Avec La Trajectoire des confettis, Marie-Ève Thuot a marqué l’univers littéraire québécois en 2019. Fresque monumentale retraçant l’histoire d’une famille sur plusieurs générations, son premier roman a séduit par sa singularité et son ambition. Pourtant, il est né dans une spontanéité presque déconcertante : « J’ai écrit le manuscrit en quatre mois à peine avant de l’envoyer par la poste », raconte l’auteure. L’étonnement fut partagé par Les Herbes rouges, qui n’a pas hésité à publier cet ovni littéraire.

« La veille de l’impression, j’étais encore à déplacer des virgules », mentionne-t-elle. Puis vinrent les articles, les bonnes grâces des libraires, une réimpression, des prix, une édition en France. Ce n’est qu’au bout d’une année qu’elle réalise que son livre rencontre un succès certain. La pandémie, venue chambouler les circuits de promotion, n’a malgré tout pas su freiner l’ascension du roman.

▸ Données sources:
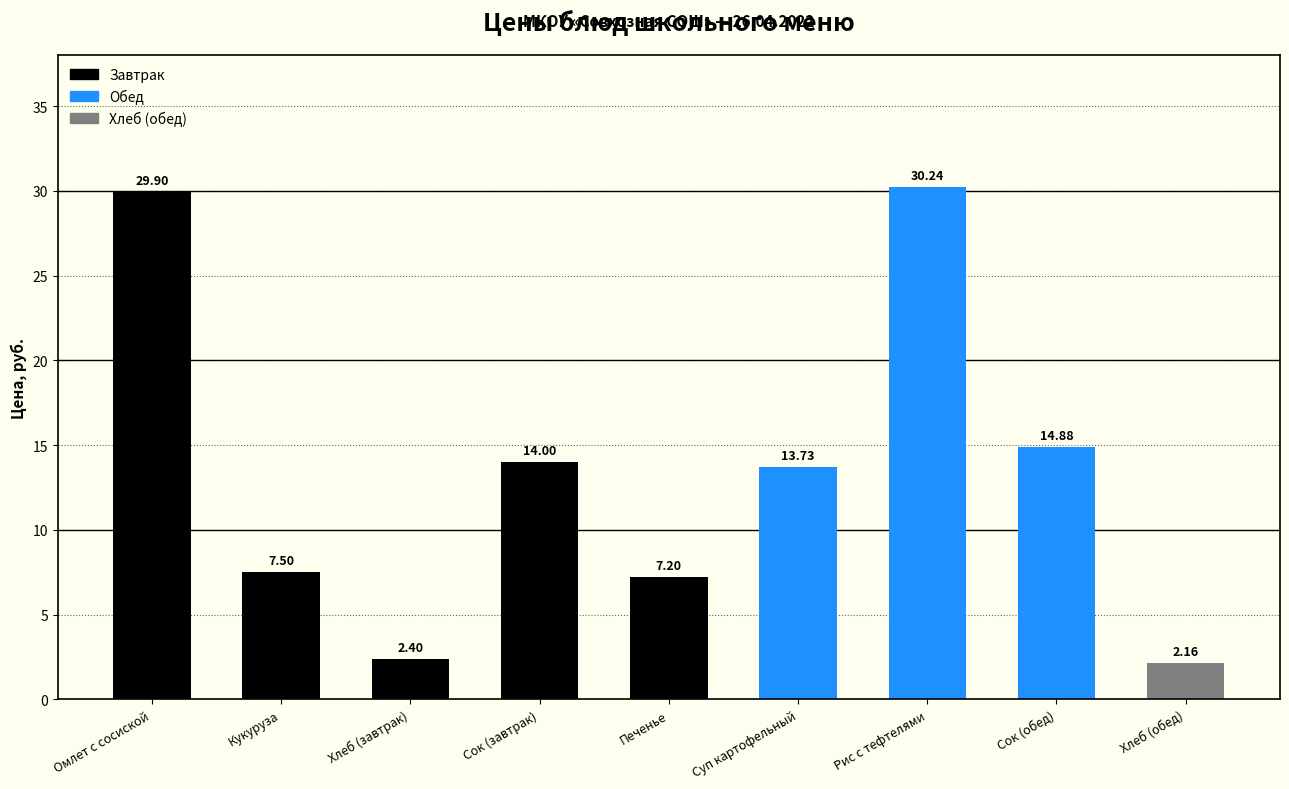

Which has a higher value, Печенье or Хлеб (обед)?

Печенье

▸ Consignes:
- a) D'après l'extrait, en combien de temps Marie-Ève Thuot a-t-elle écrit le manuscrit de La Trajectoire des confettis ?
- b) Relevez tout ce que l'extrait énumère juste après les mots « Puis vinrent ».
- c) Reproduisez le passage de l'extrait qui va de « Avec La Trajectoire » jusqu'à « cet ovni littéraire. » inclus.

▸ Vos réponses:
- a) Elle l'a écrit en quatre mois à peine.

- b)
- les articles
- les bonnes grâces des libraires
- une réimpression
- des prix
- une édition en France

- c)
Avec La Trajectoire des confettis, Marie-Ève Thuot a marqué l’univers littéraire québécois en 2019. Fresque monumentale retraçant l’histoire d’une famille sur plusieurs générations, son premier roman a séduit par sa singularité et son ambition. Pourtant, il est né dans une spontanéité presque déconcertante : « J’ai écrit le manuscrit en quatre mois à peine avant de l’envoyer par la poste », raconte l’auteure. L’étonnement fut partagé par Les Herbes rouges, qui n’a pas hésité à publier cet ovni littéraire.